## TEXT SHOWN
If you work for the #2 company, that wants to be the #1 company, and they're going to compensate you the same whether the company is #1 or #2, QUIT!
Nobody has to slave for a company to make the stockholders more money. Get off your ass and get a job at the #1 company, that's probably #1 because it rewards their employees. Or start your own company.
Where are the promises that technology was supposed to reduce working hours and make our lives more pleasant?
They're here! Move to BFE Nebraska, get yourself a high speed internet connection, and work from home 20 hours a week. You'll make more than enough to cover your needs, and probably have a nifty TV and computer to boot. Glamorous? No, but not possible in 1950 either.
But even working full time, nobody is making you get up to your alarm clock at 6:30 every morning except you - because you're lazy. You have to wake up at 6:30 every morning because you want a job where somebody else guarantees you money every other friday, assigns you what to do every day, and keeps paying you as long as you don't fuck up too bad. THAT's why you get up at 6:30 in the morning.
I'd rather be a relatively poor slacker with time to myself to do what I want and to enjoy my family than a successful developer whose time is consumed with largely meaningless pursuits and whose life is filled with possessions.
You ever watching TV and they have those commercials for tech schools that teach auto repair? Sign up. Seriously. Work 9-5, make enough money to support the family and BBQ every weekend if you want to. Oh, and as a mechanic, you get paid by the job, so the better you are, the more money you get.

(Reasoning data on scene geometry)
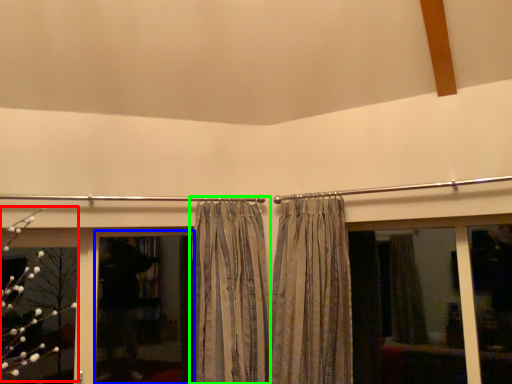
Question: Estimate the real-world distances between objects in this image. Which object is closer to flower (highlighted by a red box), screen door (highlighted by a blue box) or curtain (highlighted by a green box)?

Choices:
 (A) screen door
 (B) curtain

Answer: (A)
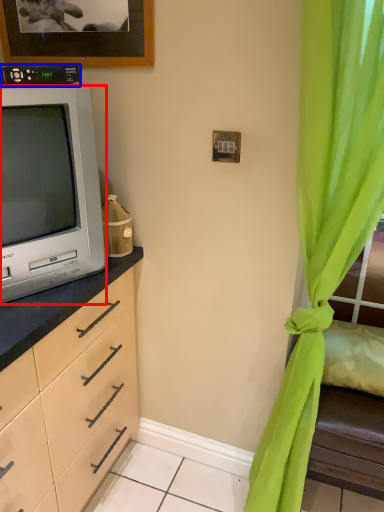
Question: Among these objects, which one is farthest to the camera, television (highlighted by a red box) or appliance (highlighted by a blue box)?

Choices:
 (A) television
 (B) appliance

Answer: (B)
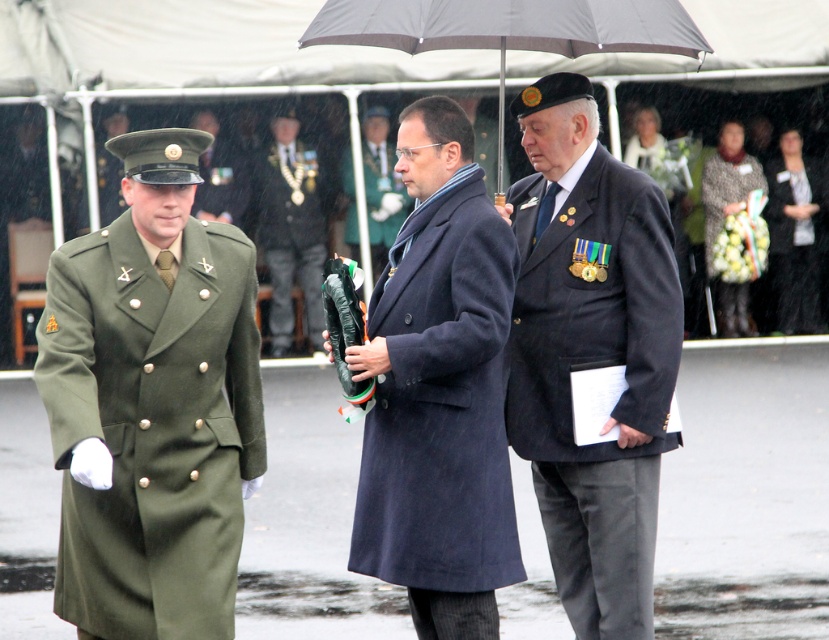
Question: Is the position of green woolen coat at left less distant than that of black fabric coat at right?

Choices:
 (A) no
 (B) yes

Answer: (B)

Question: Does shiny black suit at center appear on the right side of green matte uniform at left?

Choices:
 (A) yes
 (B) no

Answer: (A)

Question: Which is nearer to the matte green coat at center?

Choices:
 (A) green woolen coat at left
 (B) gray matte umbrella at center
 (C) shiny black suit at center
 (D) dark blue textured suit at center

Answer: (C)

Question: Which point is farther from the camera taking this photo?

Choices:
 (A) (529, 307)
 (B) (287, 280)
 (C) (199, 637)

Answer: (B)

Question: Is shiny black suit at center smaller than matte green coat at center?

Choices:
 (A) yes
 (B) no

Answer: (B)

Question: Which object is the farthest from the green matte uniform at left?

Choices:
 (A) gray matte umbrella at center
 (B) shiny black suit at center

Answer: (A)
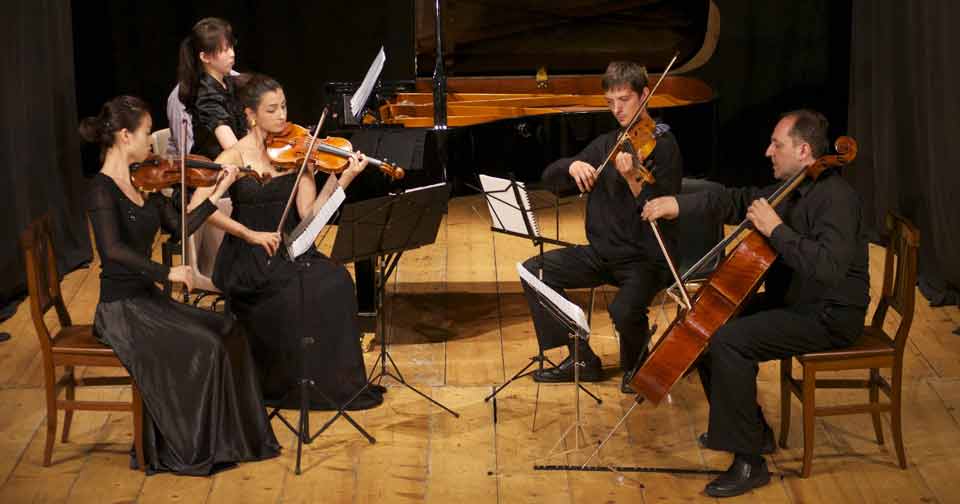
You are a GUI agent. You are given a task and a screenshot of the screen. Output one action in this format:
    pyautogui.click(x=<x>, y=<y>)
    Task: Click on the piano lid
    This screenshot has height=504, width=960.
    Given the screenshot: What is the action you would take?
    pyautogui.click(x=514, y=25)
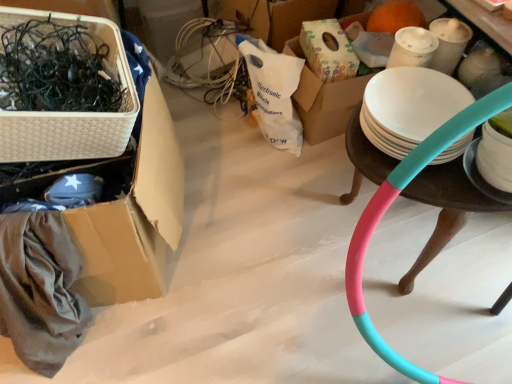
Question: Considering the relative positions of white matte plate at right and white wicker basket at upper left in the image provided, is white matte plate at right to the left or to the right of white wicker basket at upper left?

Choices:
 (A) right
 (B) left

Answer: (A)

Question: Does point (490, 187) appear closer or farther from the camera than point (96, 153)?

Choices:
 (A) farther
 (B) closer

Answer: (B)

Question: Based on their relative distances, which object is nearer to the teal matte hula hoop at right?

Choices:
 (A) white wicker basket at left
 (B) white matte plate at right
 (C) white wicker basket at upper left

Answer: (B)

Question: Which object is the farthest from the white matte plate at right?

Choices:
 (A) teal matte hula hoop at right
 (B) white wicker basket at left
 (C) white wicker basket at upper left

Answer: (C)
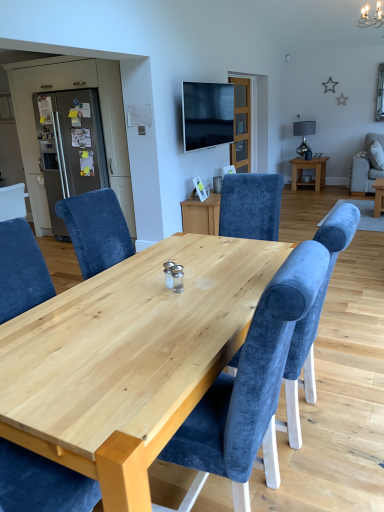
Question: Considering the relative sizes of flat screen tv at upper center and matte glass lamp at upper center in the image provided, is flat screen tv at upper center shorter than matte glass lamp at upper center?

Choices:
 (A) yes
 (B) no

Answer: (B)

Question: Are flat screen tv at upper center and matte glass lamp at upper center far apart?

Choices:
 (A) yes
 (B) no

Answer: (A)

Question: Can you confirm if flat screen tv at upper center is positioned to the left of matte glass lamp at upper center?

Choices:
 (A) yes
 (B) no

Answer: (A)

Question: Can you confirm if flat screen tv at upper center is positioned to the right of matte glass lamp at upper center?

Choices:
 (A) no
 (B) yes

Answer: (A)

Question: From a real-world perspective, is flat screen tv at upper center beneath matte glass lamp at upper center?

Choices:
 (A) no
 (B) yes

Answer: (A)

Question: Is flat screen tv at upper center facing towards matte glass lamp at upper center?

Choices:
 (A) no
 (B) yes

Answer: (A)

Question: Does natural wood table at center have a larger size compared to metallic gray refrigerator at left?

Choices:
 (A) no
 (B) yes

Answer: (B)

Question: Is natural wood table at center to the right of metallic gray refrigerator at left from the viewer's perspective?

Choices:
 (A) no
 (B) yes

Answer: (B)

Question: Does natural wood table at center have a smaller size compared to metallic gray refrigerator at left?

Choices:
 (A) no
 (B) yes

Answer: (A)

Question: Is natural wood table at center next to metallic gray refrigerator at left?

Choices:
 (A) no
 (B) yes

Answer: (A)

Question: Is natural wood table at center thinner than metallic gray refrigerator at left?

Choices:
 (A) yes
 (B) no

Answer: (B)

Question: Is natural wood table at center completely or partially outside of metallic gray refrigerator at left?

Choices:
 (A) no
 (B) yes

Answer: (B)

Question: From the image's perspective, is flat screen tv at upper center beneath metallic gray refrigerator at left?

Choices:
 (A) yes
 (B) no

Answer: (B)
* * *
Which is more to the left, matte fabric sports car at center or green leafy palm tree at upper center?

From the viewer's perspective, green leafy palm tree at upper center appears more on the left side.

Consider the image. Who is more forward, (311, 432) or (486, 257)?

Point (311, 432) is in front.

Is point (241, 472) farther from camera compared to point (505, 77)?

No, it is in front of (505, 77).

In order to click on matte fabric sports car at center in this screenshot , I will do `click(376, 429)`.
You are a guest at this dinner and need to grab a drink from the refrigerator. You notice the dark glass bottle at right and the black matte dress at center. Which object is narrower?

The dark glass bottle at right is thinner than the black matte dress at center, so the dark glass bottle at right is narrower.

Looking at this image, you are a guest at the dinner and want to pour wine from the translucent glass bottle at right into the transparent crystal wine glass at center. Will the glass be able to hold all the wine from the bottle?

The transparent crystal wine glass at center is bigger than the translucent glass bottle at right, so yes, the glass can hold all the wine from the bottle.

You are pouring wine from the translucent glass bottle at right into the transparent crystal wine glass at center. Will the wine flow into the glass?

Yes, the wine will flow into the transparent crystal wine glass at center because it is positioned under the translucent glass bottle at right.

## REQUIRED TASKS
- a) Set down the part of the passage about work running from "Nobody has to" down to "lives more pleasant?".
- b) Render this sentence from the passage about work in Spanish: "Nobody has to slave for a company to make the stockholders more money."
The items above come from a source separate from the passage about work.

## SOLUTIONS TO EACH TASK
- a)
Nobody has to slave for a company to make the stockholders more money. Get off your ass and get a job at the #1 company, that's probably #1 because it rewards their employees. Or start your own company.
Where are the promises that technology was supposed to reduce working hours and make our lives more pleasant?

- b) Nadie tiene que trabajar como esclavo para una empresa para que los accionistas ganen más dinero.